Thursday, 9 July 2009

An Englishman’s Home in a Scottish Castle

October 1995 and we are off to a new life in the Scottish Borders. Everything’s ready for the journey; the Pickford’s Removals van has just set off for the journey northwards with our home packed in it. The furniture will be unloaded the next morning as it will be too late for the same day delivery of course.

The plan is to drive to Mellerstain House and hopefully arrive there before 10 p.m. It will be dark when we arrive and we are not overly familiar with the roads, even in the daylight! Fingers crossed.

The head gardener, Gordon Low, has agreed to wait for us to arrive and to guide us into Mellerstain House. I just hope he hasn’t forgotten!

Our route was along the A1 until we reached the branch road A68. It was dusk by the time we turned left onto this road. Perhaps we should have stayed on the A1 for many miles more, passing Newcastle and other towns. However, the map showed that the A68 cut across country and looked to be the shorter route.

The A68 is not a road I would recommend, especially for night driving. It is like a never-ending roller-coaster. Twists and turns, rolling countryside, hidden dips and pitch black! Even if one knew this road intimately it is still very daunting to negotiate at night.

We stopped twice on this road. I was feeling tired and stressed and my eyes just wanted to close. A ten minute rest, Pat having a coffee from the flask and me having a brief shut-eye.

Eventually we reached Jedburgh, the first Scottish town on this road. From there we travelled on until the town of Earlston. Here we turned right, into the town; we were just five miles from Mellerstain.

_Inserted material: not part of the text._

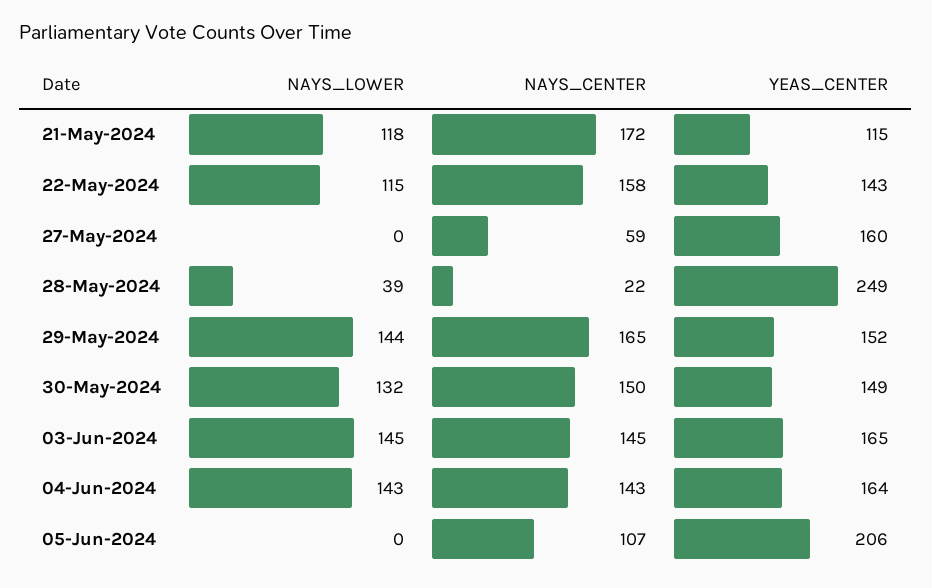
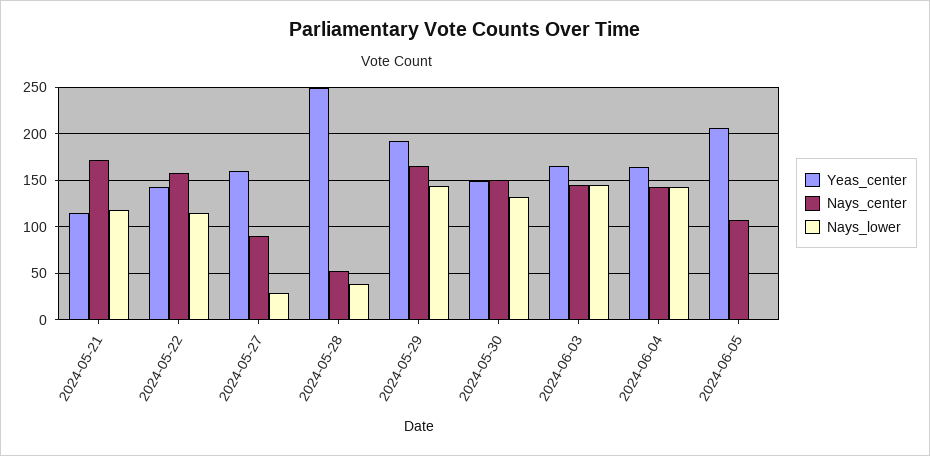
NAYS_LOWER, 27-May-2024: 0 -> 30
NAYS_CENTER, 27-May-2024: 59 -> 90
NAYS_CENTER, 28-May-2024: 22 -> 50
YEAS_CENTER, 29-May-2024: 152 -> 190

Gordon Low was waiting for us in his cottage, as previously arranged. It was just before 10 p.m. We met his wife who made us a cup of tea which we were glad of. Gordon had a large torch which he brought with him in our car and we made our way to the east wing, our new home. It was quite scary. It was so very dark and the wind in the trees made a whooshing ghostly noise.

He had a bunch of keys and opened the door of the wing. Our route inside the mansion house had been isolated from the alarm system but even so I tended to flinch as little red lights started to flash as we went through a very long basement corridor. Gordon explained the system just enough for me to re-set the alarm. He showed us how to get into our new flat and finalise the setting of the system and then he left, walking home to his cottage about half a mile away.

There were two camp beds in one of the ten rooms. These had been set up for our night’s sleep. There was no other furniture at all, apart from carpets. It was good to have a sleep at last. It would be another busy day tomorrow.


the walking man said...

Just do not stop relating the relocating story Philip and you will not foster rebellion among your readers. fabulous telling.

PhilipH said...

Cheers Mark. Hope you are feeling good today. Regards, Phil.

Pauline said...

you had a ten room flat? goodness! and are you a writer now that the adventure is years old? you should be - your telling is marvelous!

DUTA said...

I like it. You've got amazing descriptive skills.

PhilipH said...

Pauline: Yep, 10 rooms, plus two large bathrooms. It was the whole of the 1st floor of the east wing and our main bedroom was where the present Earl was born, back in 1941. The first floor comprises two offices and a large entrance hall called the Stone Hall. The opposite west wing now hoses the Earl and his family.

Duta: Nice to see you again after you recent sojourn. I loved your piece about the two lovers who could not live without each other. Very touching indeed.

PhilipH said...

Pauline: I should have said the GROUND floor held the offices and Stone Hall, not the first floor. Stupid idiot that I now am!

Argent said...

I'm really enjoying the unfolding story. Pray continue.

PhilipH said...

Argent, nice to see you and thanks.

Jo said...

I haven't had time lately to visit my favorite blogs, so I am doing some catching up.

Have you ever considered writing a book?

PhilipH said...

Hi Jo, Nice to see you again. I think everybody has at least one book in them, all unique of course. There are thousands of good stories by 'bloggers' online and there's much talent out there.
Regards, Phil

Anonymous said...

Interesting stuff... it sounds like you have a quality, idyllic life living where you do.